PROBLEM REQUIREMENTS: Locate each line of the records that contains the string "UnitRange" and copy it. Matching is case-sensitive.

***

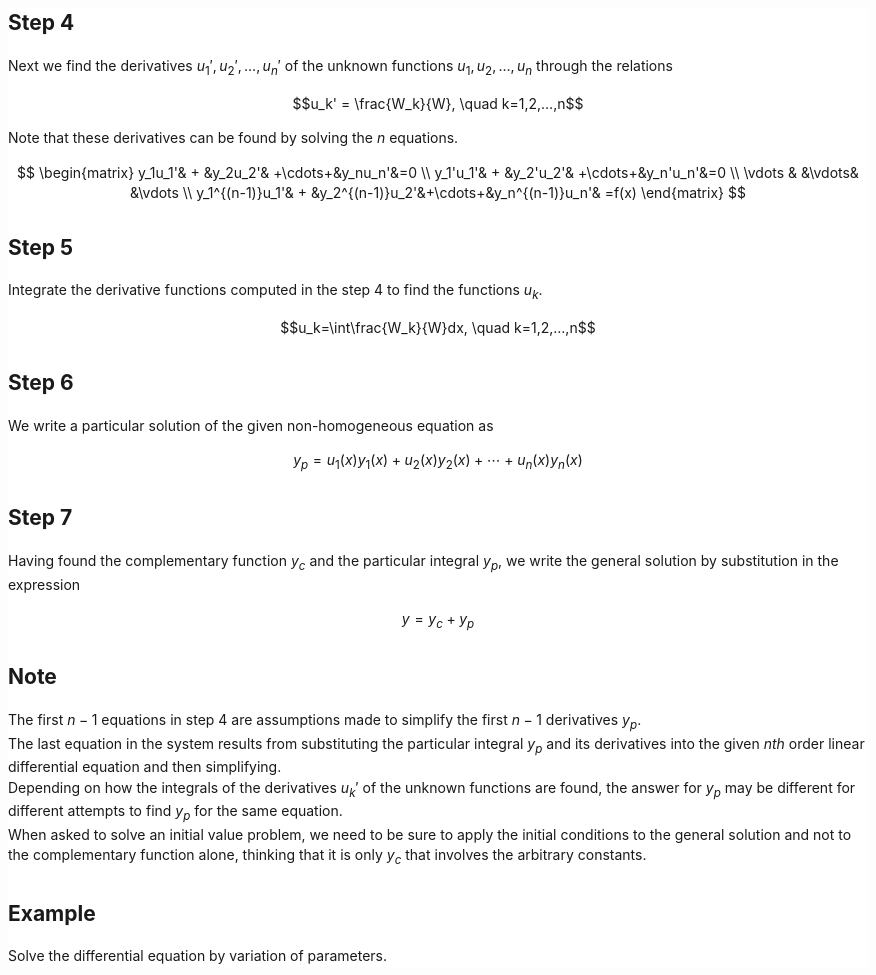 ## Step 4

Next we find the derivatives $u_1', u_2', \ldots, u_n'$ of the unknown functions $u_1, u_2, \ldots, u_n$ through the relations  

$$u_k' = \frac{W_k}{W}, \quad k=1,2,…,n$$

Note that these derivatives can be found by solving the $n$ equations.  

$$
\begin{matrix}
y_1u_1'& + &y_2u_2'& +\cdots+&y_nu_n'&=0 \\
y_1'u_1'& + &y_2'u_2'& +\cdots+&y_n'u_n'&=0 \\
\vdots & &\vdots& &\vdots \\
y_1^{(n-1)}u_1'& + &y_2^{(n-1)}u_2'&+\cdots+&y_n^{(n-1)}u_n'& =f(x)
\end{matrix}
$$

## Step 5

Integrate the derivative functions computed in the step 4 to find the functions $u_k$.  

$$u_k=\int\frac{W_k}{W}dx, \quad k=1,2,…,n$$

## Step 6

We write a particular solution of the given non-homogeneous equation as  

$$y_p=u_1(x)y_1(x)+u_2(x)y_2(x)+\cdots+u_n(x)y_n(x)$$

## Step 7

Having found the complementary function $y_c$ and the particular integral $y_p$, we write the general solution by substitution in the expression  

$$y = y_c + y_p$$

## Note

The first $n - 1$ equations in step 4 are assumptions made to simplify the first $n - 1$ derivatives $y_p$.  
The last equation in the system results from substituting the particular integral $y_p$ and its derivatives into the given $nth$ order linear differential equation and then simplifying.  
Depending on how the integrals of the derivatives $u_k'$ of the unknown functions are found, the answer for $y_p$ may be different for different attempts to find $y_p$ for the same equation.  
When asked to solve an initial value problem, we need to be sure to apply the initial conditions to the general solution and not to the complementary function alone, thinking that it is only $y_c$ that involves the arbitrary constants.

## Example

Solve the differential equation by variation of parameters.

***

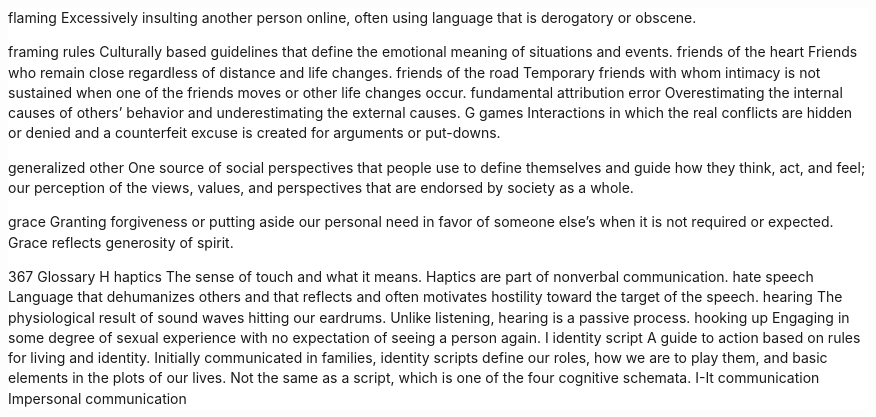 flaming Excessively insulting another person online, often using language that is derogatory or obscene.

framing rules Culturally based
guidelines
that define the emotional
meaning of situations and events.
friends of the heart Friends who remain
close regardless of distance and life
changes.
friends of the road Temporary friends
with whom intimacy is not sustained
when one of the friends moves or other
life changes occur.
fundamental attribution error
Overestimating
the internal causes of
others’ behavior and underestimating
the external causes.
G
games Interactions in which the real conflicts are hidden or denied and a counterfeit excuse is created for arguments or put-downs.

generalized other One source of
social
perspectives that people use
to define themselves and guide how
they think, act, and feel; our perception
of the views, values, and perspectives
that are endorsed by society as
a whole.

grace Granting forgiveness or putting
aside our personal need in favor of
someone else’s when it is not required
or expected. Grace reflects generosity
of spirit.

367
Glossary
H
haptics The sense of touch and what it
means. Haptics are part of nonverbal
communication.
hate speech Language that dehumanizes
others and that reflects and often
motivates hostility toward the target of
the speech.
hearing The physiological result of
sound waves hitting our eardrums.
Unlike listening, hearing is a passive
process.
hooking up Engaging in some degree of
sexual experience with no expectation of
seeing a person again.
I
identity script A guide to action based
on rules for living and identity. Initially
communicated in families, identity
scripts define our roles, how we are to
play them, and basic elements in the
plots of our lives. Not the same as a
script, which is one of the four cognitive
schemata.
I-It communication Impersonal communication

***

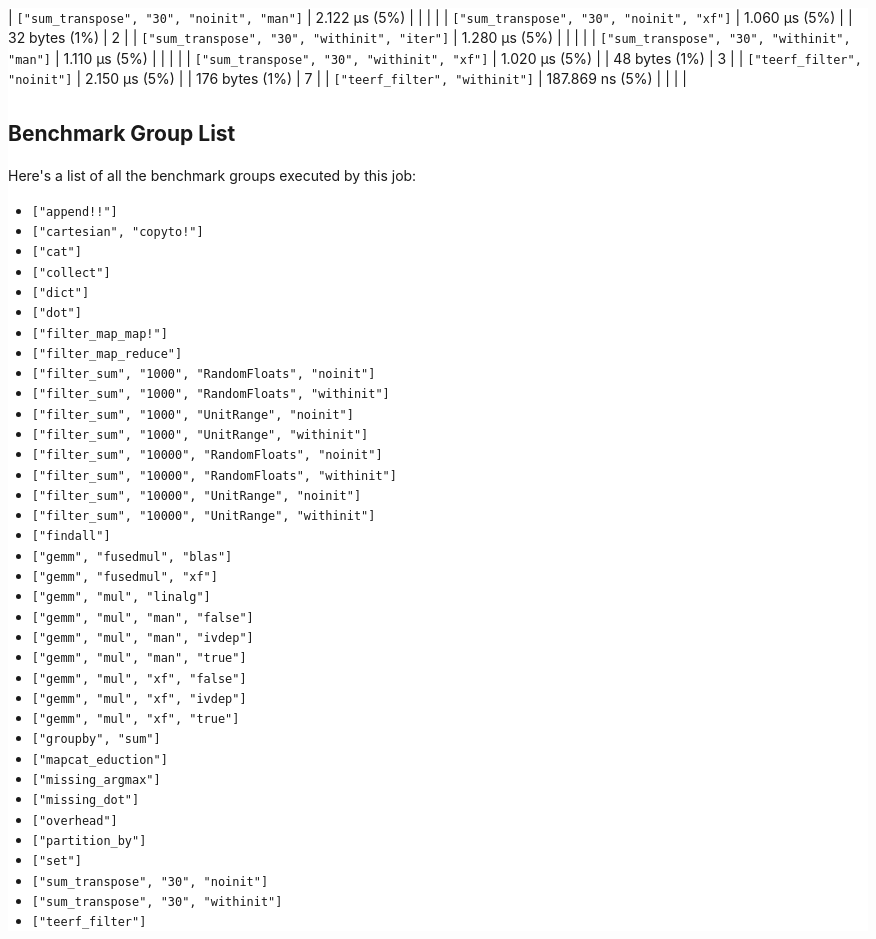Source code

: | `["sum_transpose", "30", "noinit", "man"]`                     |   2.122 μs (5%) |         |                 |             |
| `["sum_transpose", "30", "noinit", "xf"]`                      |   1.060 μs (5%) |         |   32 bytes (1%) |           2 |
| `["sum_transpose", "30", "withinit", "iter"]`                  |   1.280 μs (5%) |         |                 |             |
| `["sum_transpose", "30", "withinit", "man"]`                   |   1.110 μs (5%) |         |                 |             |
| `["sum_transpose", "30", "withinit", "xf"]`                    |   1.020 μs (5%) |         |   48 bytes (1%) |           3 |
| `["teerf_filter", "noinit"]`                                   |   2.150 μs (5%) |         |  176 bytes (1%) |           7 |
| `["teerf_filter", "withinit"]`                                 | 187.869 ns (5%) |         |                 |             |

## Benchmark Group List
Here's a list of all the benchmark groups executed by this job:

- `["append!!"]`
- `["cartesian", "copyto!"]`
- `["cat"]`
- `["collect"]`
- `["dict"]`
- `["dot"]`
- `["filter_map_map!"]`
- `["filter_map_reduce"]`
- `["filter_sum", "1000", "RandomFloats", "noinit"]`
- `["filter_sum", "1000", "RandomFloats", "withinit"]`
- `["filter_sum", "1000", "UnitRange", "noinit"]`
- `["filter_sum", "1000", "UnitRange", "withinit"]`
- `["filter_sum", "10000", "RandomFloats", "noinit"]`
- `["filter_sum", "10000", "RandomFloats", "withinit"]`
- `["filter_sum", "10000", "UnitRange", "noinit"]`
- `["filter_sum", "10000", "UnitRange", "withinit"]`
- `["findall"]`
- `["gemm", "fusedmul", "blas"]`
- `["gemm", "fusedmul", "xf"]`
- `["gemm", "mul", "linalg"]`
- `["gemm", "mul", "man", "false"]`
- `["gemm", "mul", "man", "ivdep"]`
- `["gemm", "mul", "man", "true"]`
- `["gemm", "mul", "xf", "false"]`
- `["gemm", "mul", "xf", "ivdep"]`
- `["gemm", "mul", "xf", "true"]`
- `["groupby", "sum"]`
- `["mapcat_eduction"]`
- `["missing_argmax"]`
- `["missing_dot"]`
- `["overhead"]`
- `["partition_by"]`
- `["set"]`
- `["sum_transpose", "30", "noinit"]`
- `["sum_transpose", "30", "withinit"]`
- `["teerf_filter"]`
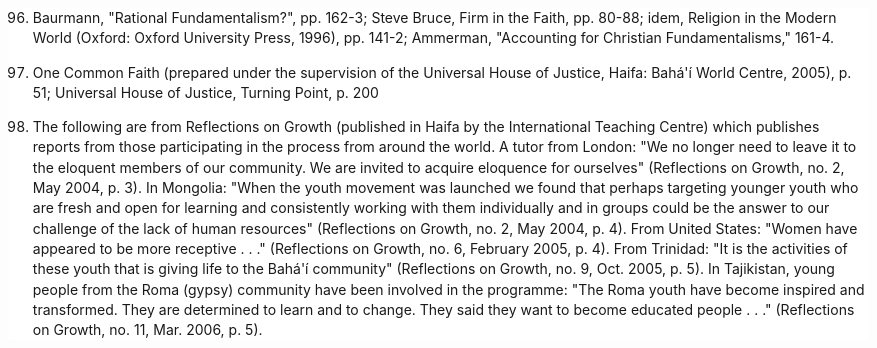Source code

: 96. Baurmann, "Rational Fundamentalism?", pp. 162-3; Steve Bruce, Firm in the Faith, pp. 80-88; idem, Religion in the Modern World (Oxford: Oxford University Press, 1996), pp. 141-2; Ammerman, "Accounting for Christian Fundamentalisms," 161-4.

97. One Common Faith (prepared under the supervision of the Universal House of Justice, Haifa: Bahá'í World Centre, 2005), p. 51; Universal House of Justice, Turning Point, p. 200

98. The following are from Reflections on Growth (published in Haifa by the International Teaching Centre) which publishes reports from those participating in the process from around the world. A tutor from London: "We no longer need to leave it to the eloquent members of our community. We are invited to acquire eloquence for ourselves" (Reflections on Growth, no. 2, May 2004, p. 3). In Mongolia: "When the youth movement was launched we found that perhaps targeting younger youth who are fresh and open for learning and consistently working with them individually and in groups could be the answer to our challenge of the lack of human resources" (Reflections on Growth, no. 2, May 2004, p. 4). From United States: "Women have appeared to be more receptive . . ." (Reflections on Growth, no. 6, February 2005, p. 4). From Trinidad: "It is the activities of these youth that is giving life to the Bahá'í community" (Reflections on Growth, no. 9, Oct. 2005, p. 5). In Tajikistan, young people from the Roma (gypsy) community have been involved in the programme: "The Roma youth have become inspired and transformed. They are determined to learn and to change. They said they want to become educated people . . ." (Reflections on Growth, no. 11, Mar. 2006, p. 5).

***

ANSWER SPACE:
- `["filter_sum", "1000", "UnitRange", "noinit"]`
- `["filter_sum", "1000", "UnitRange", "withinit"]`
- `["filter_sum", "10000", "UnitRange", "noinit"]`
- `["filter_sum", "10000", "UnitRange", "withinit"]`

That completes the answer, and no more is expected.